- [Passage to read]:
+++

The idea is for tests to be entirely self contained and need no outside
configuration.

The test framework knows how to
 - build an appropriately configured kernel
 - launch a VM, which needs no prior configuration besides creation of a
   RO root filesystem image (single command, as mentioned)
 - exposes subcommands for qemu's gdb interface, kgdb, ssh access, etc.
   for when running interactively
 - implements watchdogs/test timeouts

and the CI, on top of all that, watches various git repositories and -
as you saw - tests every commit, newest to oldest, and provides the
results in a git log format.

The last one, "results in git log format", is _huge_. I don't know why I
haven't seen anyone else do that - it was a must-have feature for any
system over 10 years ago, and it never appeared so I finally built it
myself.

+++

- [Supplied data]:
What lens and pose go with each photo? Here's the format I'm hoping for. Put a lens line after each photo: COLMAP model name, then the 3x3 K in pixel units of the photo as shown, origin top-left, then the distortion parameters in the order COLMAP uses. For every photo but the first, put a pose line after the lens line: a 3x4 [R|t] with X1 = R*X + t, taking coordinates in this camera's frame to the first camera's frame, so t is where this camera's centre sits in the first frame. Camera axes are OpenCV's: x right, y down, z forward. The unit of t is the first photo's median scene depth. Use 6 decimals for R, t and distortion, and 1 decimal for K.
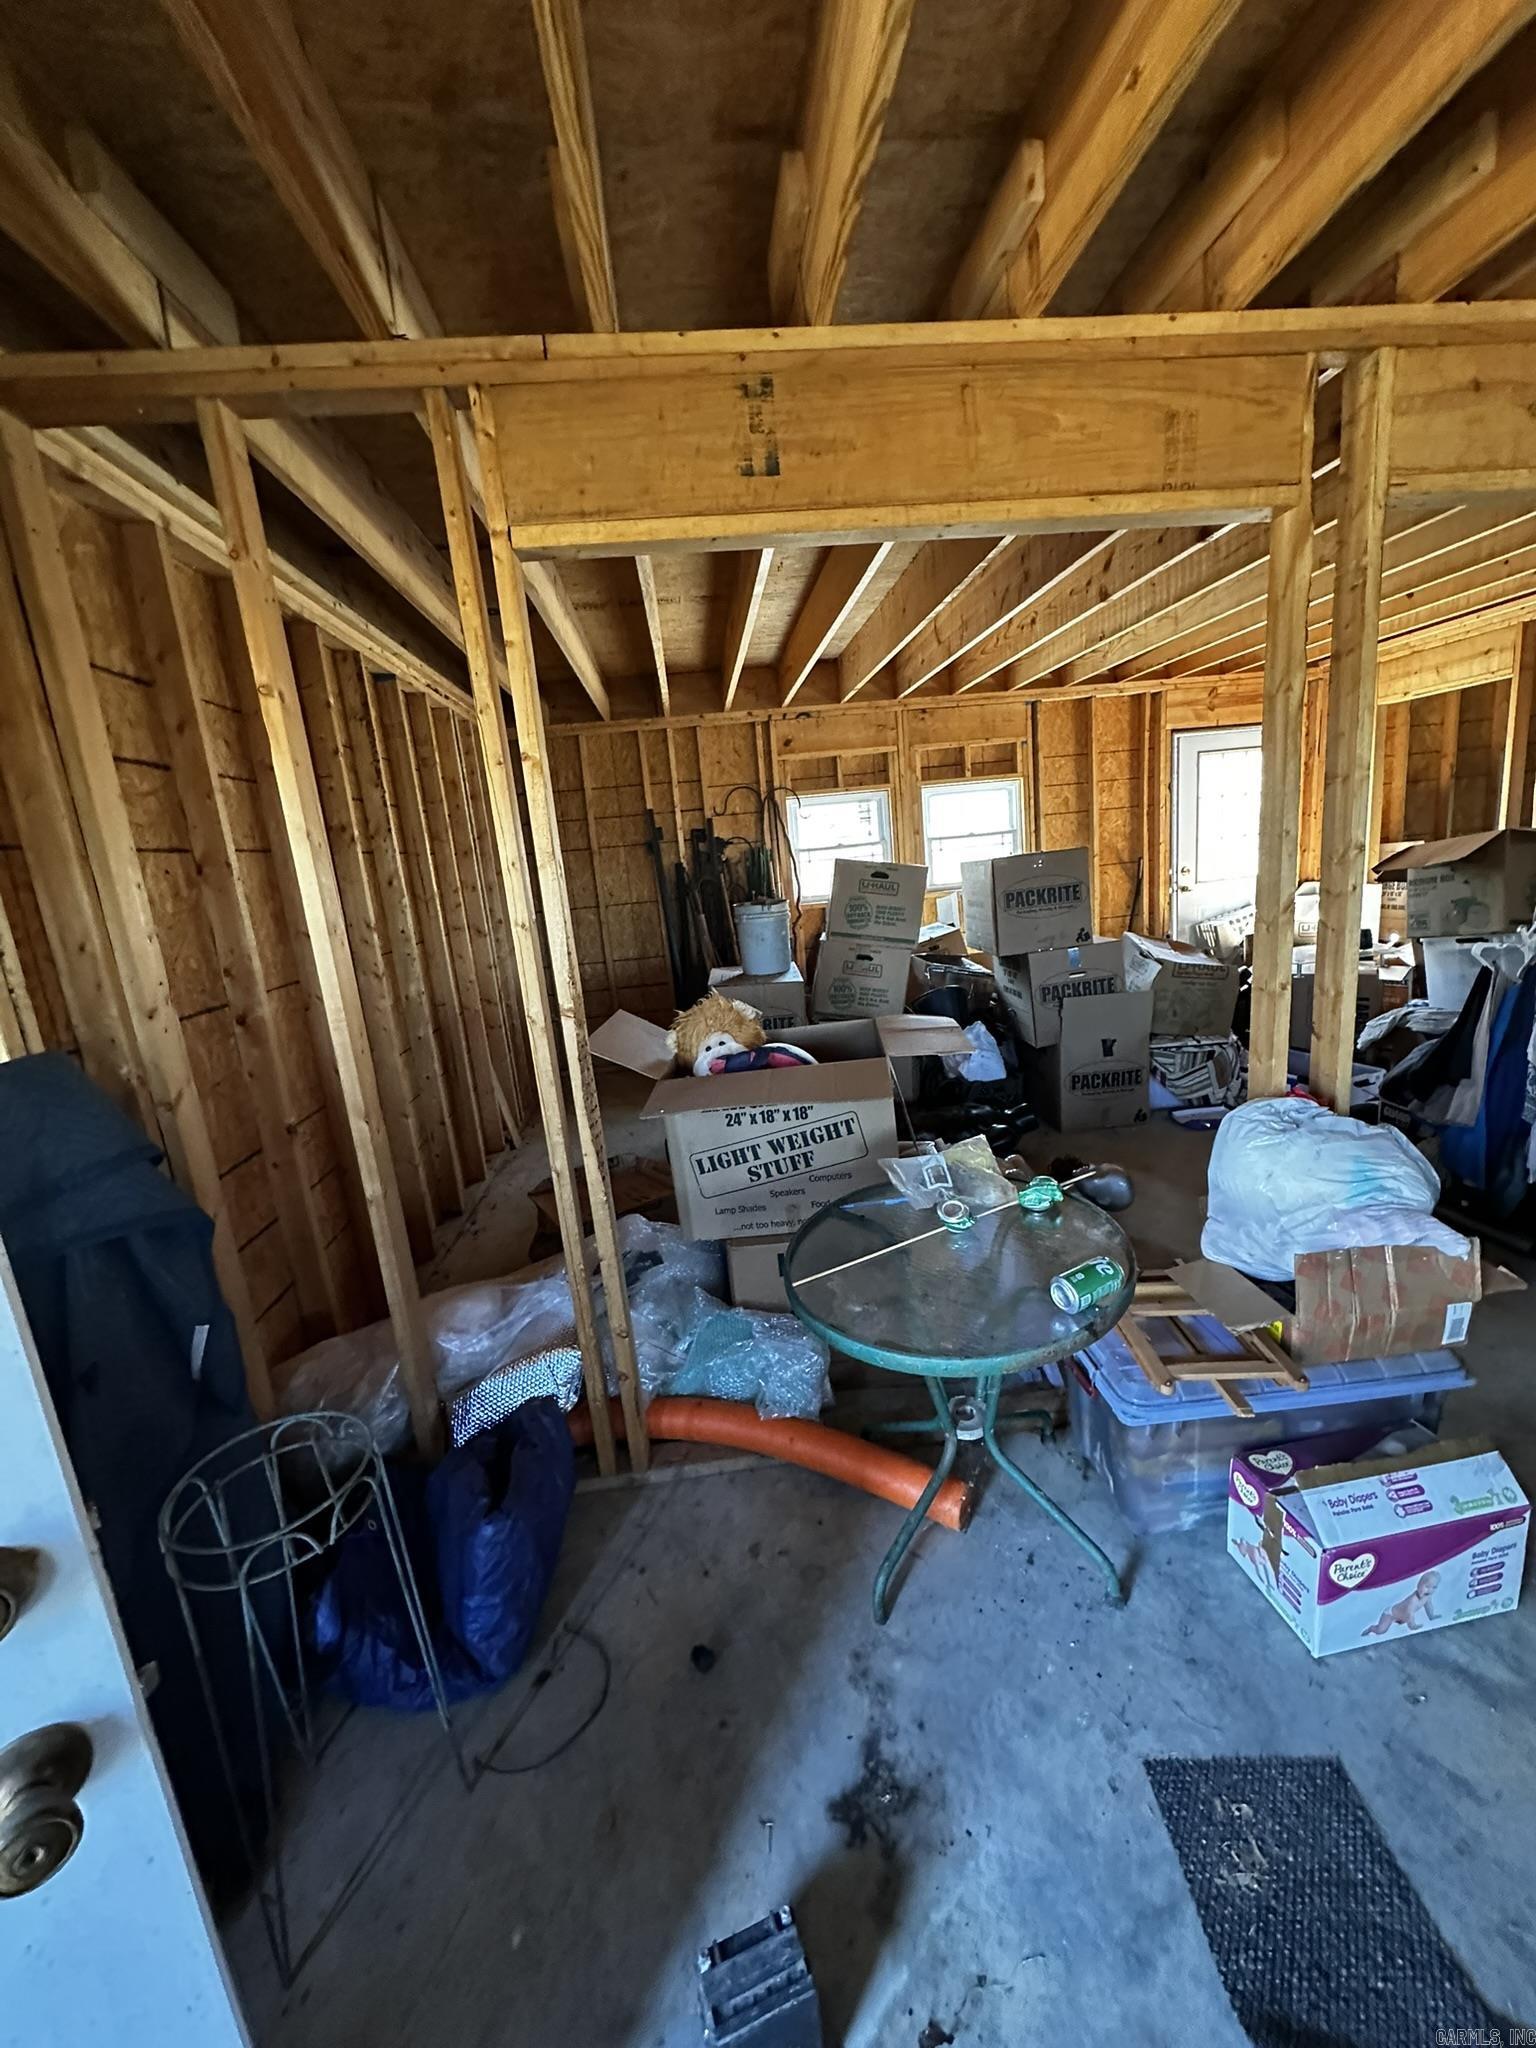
lens RADIAL K [[817.8, 0, 765.0], [0, 817.8, 1022.9], [0, 0, 1]] dist [-0.003759, 0.001012]
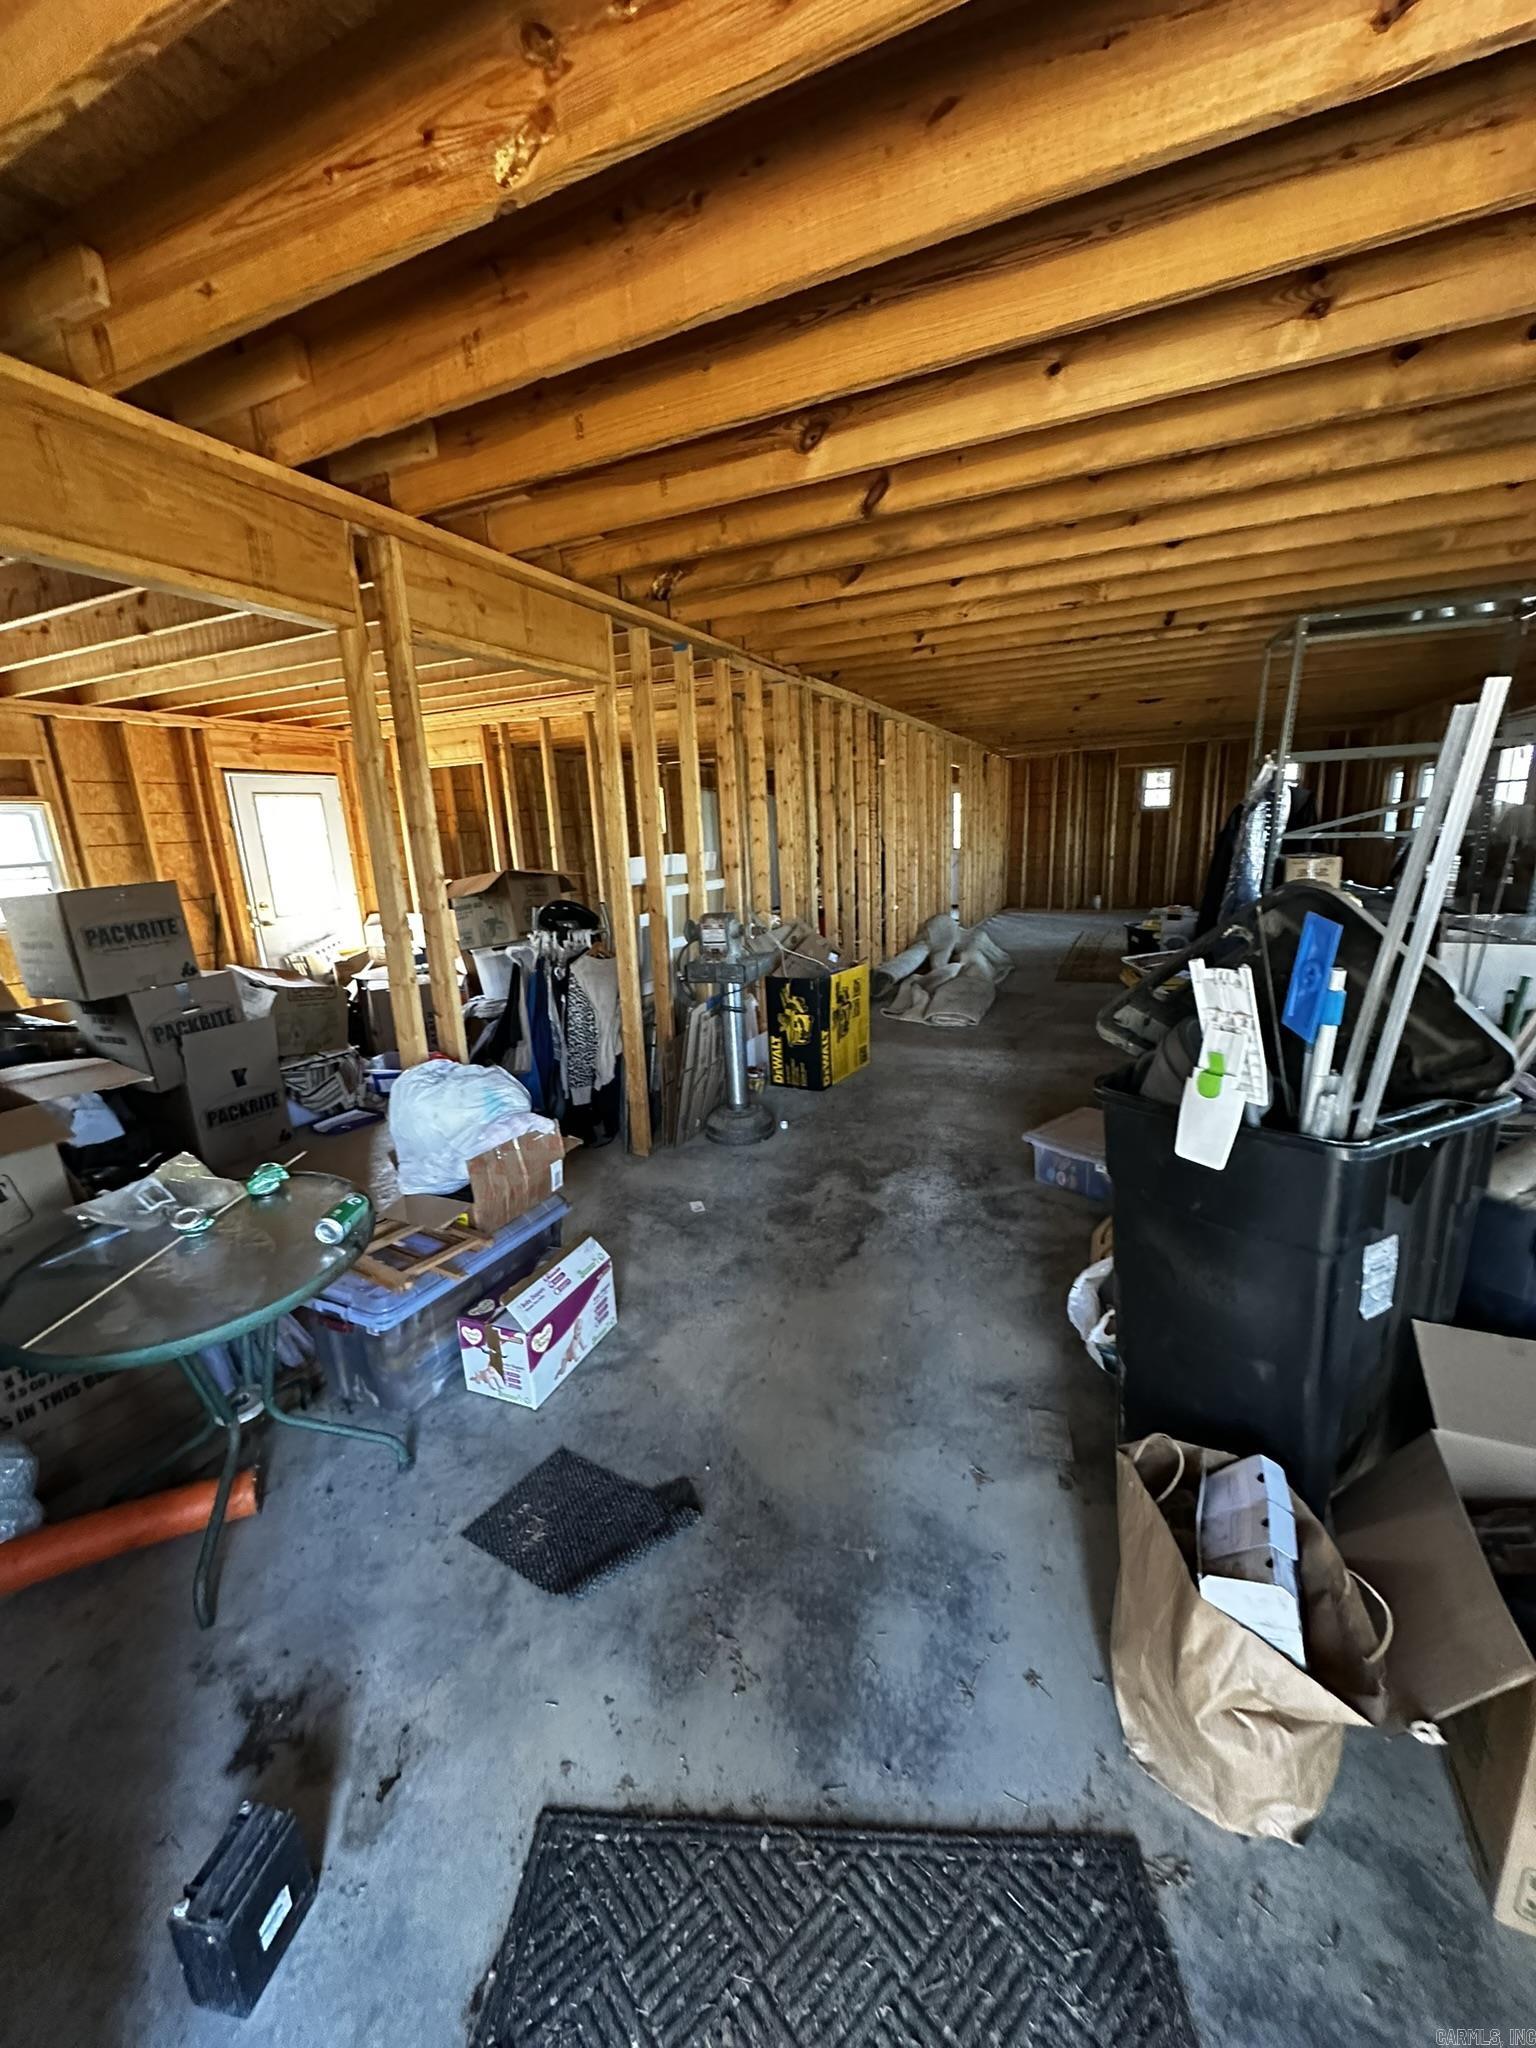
lens RADIAL K [[817.8, 0, 766.7], [0, 817.8, 1028.2], [0, 0, 1]] dist [-0.003759, 0.001012]
pose [[0.499248, -0.143904, 0.854425, -0.245317], [0.179399, 0.981911, 0.060551, 0.058605], [-0.847683, 0.123053, 0.516034, -0.186546]]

+++

- [Your tasks]:
(a) According to the test framework passage, in what order does the CI test commits?
(b) Quote the part of the test framework passage between "- exposes subcommands" and "git log format.", inclusive.

- [Responses]:
(a) Newest to oldest.

(b)
- exposes subcommands for qemu's gdb interface, kgdb, ssh access, etc.
   for when running interactively
 - implements watchdogs/test timeouts

and the CI, on top of all that, watches various git repositories and -
as you saw - tests every commit, newest to oldest, and provides the
results in a git log format.